Because the distributions are so close here, I’ve included dashed lines to show the other distribution for easier comparison. Note that the log-normal distribution will always be slightly right-skewed, more so as the variance increases.

What is posted by @SamMason is not correct. It is somewhat working because your mean and sd are relative large.

Ok, here is what would be correct way to get parameters of the Log-Normal distribution.

You have predefined values of mean (corresponding to your Gaussian mean) and sd (again, your Gaussian sd).

Mean=exp(μ+σ^{2}/2)

Var =(exp(σ^{2}) – 1)(exp(2μ+σ^{2}))

Here μ and σ are log-normal (NOT gaussian) parameter.
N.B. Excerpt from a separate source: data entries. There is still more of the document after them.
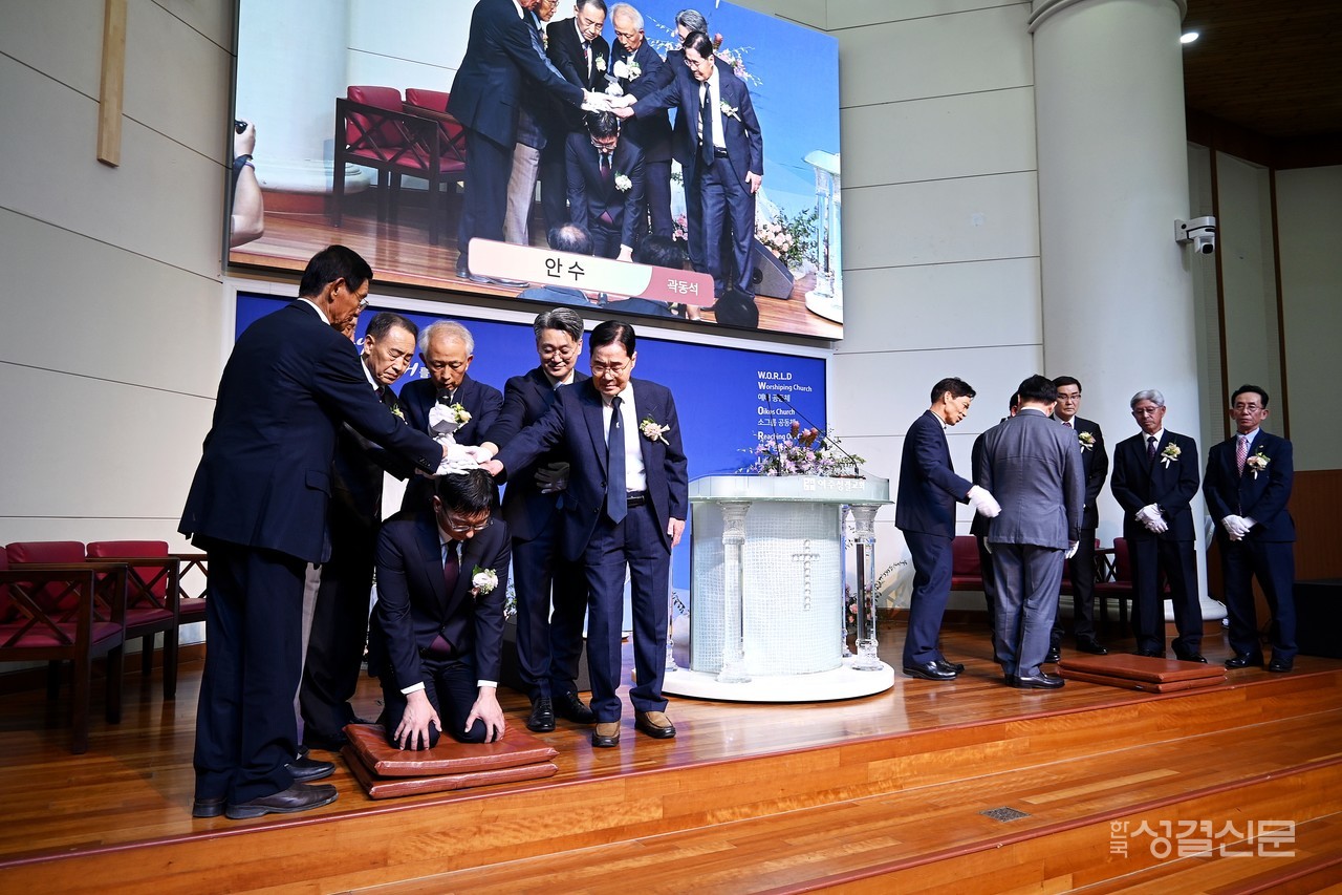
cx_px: 671
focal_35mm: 24
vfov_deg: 53.1
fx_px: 894
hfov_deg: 73.8
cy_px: 448
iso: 220
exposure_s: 1/60
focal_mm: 16
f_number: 4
You have to find them.

- Compute mean from your Gaussian mean (ok, that one is easy, they are equal)
- Compute variance from your Gaussian sd (square)
- Using formulas above solve two non-linear equations system and get your μ and σ
- Plug μ and σ into your sampling routine and draw samples

UPDATE

Mean^{2}=exp(2μ+σ^{2})

Var/Mean^{2} = (exp(σ^{2}) – 1)

So here is your σ. To be more elaborate

Sd^{2}/Mean^{2} = exp(σ^{2}) – 1

exp(σ^{2}) = 1 + Sd^{2}/Mean^{2}

σ^{2} = ln(1 + Sd^{2}/Mean^{2})

From first equation now you could get μ

2μ+σ^{2} = ln(Mean^{2})

2μ=ln(Mean^{2}) – σ^{2} = ln(Mean^{2}) – ln(1 + Sd^{2}/Mean^{2}) = ln((Mean^{2})/(1 + Sd^{2}/Mean^{2}))

Please, check the math, but this is the way to get PRECISE log-normal μ,σ parameters to match desired Mean and Sd.

@SamMason approximation works, I believe, only if in the expression for

σ^{2} = ln(1 + Sd^{2}/Mean^{2})

one have second term much larger than 1. THen you could drop 1 and have log of ratios.

UPDATE II

2μ=ln((Mean^{2})/(1 + Sd^{2}/Mean^{2})) = ln(Mean^{4}/(Mean^{2} + Sd^{2}))

μ=1/2 ln(Mean^{4}/(Mean^{2} + Sd^{2}))=ln(Mean^{2}/Sqrt(Mean^{2} + Sd^{2}))